Ill-posedness issues on $(abcd)$-Boussinesq system

TL;DR

This paper investigates the ill-posedness of the $(abcd)$-Boussinesq system, a model for small-amplitude surface waves, revealing parameter regimes where solutions are unstable, especially in two dimensions, based on high-to-low frequency cascades.

Contribution

It extends ill-posedness results to the general $(abcd)$-Boussinesq system, including optimal results for the two-dimensional BBM-BBM case, using frequency cascade analysis.

Findings

Identifies parameter regimes with ill-posedness.

Establishes optimal ill-posedness results in 2D.
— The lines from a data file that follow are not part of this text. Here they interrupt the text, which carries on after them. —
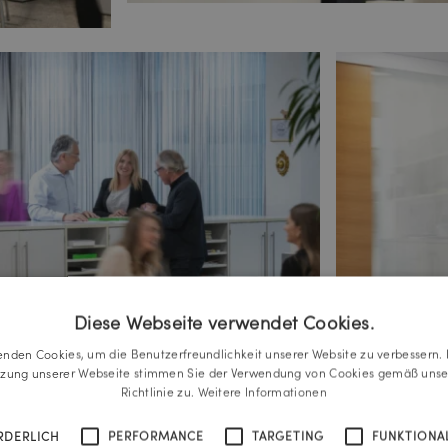
Diese Webseite verwendet Cookies.
enden Cookies, um die Benutzerfreundlichkeit unserer Website zu verbessern. 
tzung unserer Webseite stimmen Sie der Verwendung von Cookies gemäß unse
Richtlinie zu.
Weitere Informationen
RDERLICH
PERFORMANCE
TARGETING
FUNKTIONAL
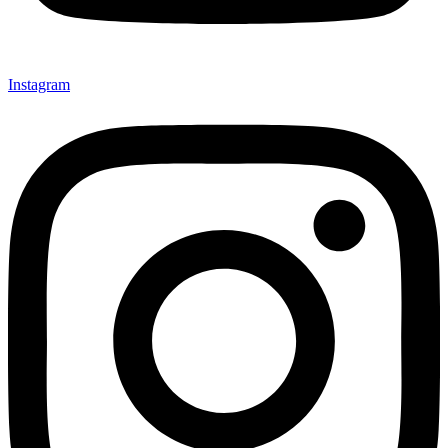
Instagram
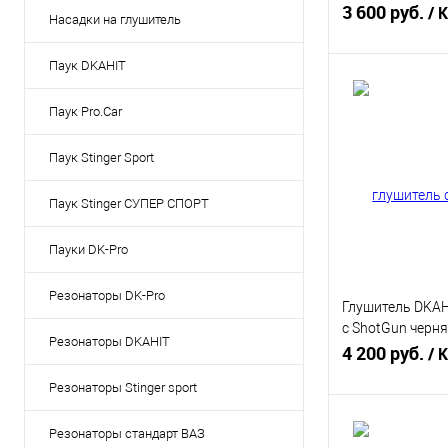
(ГЛП0015)
3 600 руб.
/ 
Насадки на глушитель
Паук DKAHIT
В 
Паук Pro.Car
Купить в 1 кл
Паук Stinger Sport
В избранное
Паук Stinger СУПЕР СПОРТ
Пауки DK-Pro
Резонаторы DK-Pro
Глушитель DKAH
с ShotGun черн
Резонаторы DKAHIT
(ГЛК0009)
4 200 руб.
/ 
Резонаторы Stinger sport
В 
Резонаторы стандарт ВАЗ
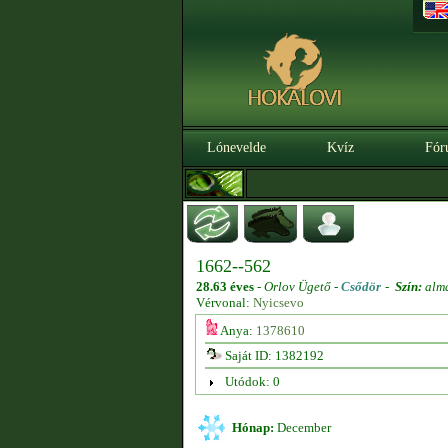
Lónevelde
Kvíz
Fór
1662--562
28.63 éves
-
Orlov Ügető -
Csődör
-
Szín:
almá
Vérvonal:
Nyicsevo
Anya:
1378610
Saját ID: 1382192
Utódok: 0
Hónap:
December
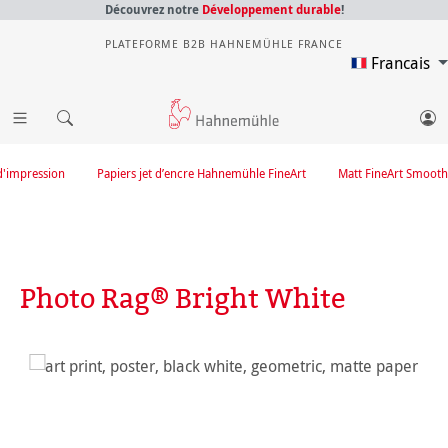
Découvrez notre
Développement durable
!
PLATEFORME B2B HAHNEMÜHLE FRANCE
Francais
d'impression
Papiers jet d’encre Hahnemühle FineArt
Matt FineArt Smooth
Photo Rag® Bright White
Ignorer la galerie d'images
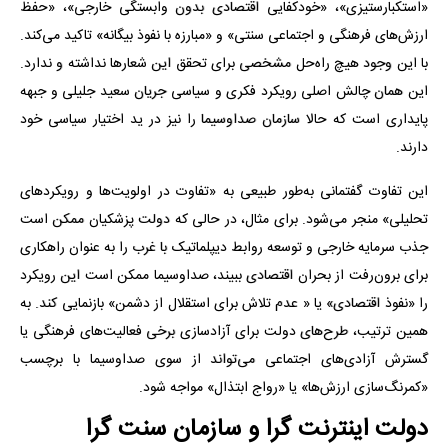
«استکبارستیزی»، «خودکفایی اقتصادی بدون وابستگی خارجی»، «حفظ
ارزش‌های فرهنگی و اجتماعی سنتی» و «مبارزه با نفوذ بیگانه» تاکید می‌کند.
با این وجود هیچ راه‌حل مشخصی برای تحقق این شعارها نداشته و ندارد.
این همان چالش اصلی رویکرد فکری و سیاسی جریان سعید جلیلی و جبهه
پایداری است که حالا سازمان صداوسیما را نیز در ید اختیار سیاسی خود
دارند.
این تفاوت گفتمانی به‌طور طبیعی به «تفاوت در اولویت‌ها و رویکردهای
تحلیلی» منجر می‌شود. برای مثال، در حالی که دولت پزشکیان ممکن است
جذب سرمایه خارجی و توسعه روابط دیپلماتیک با غرب را به عنوان راهکاری
برای برون‌رفت از بحران اقتصادی ببیند، صداوسیما ممکن است این رویکرد
را «نفوذ اقتصادی» یا « عدم تلاش برای استقلال از دشمن» بازنمایی کند. به
همین ترتیب، طرح‌های دولت برای آزادسازی برخی فعالیت‌های فرهنگی یا
گسترش آزادی‌های اجتماعی می‌تواند از سوی صداوسیما با برچسب
«کمرنگ‌سازی ارزش‌ها» یا «رواج ابتذال» مواجه شود.
‌دولت اینترنت گرا و سازمان سنت گرا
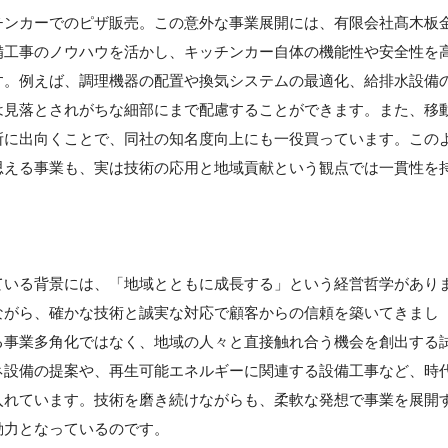
チンカーでのピザ販売。この意外な事業展開には、有限会社髙木板
備工事のノウハウを活かし、キッチンカー自体の機能性や安全性を
す。例えば、調理機器の配置や換気システムの最適化、給排水設備
は見落とされがちな細部にまで配慮することができます。また、移
所に出向くことで、同社の知名度向上にも一役買っています。この
思える事業も、実は技術の応用と地域貢献という観点では一貫性を
ている背景には、「地域とともに成長する」という経営哲学があり
ながら、確かな技術と誠実な対応で顧客からの信頼を築いてきまし
る事業多角化ではなく、地域の人々と直接触れ合う機会を創出する
ネ設備の提案や、再生可能エネルギーに関連する設備工事など、時
入れています。技術を磨き続けながらも、柔軟な発想で事業を展開
動力となっているのです。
Highlights the role of high-to-low frequency cascades.

Abstract

In this paper, we consider the Cauchy problem for $(abcd)$-Boussinesq system posed on one- and two-dimensional Euclidean spaces. This model, initially introduced by Bona, Chen, and Saut, describes a small-amplitude waves on the surface of an inviscid fluid, and derived as a first-order approximation of incompressible, irrotational Euler equations. We mainly establish the ill-posedness of the system under various parameter regimes, which generalize the result of the one-dimensional BBM-BBM case by Chen and Liu. Most of results established here, we obtain the optimal result for two-dimensional BBM-BBM system. The proof follows from an observation of the \emph{high to low-frequency cascade} present in nonlinearity, motivated by Bejenaru and Tao.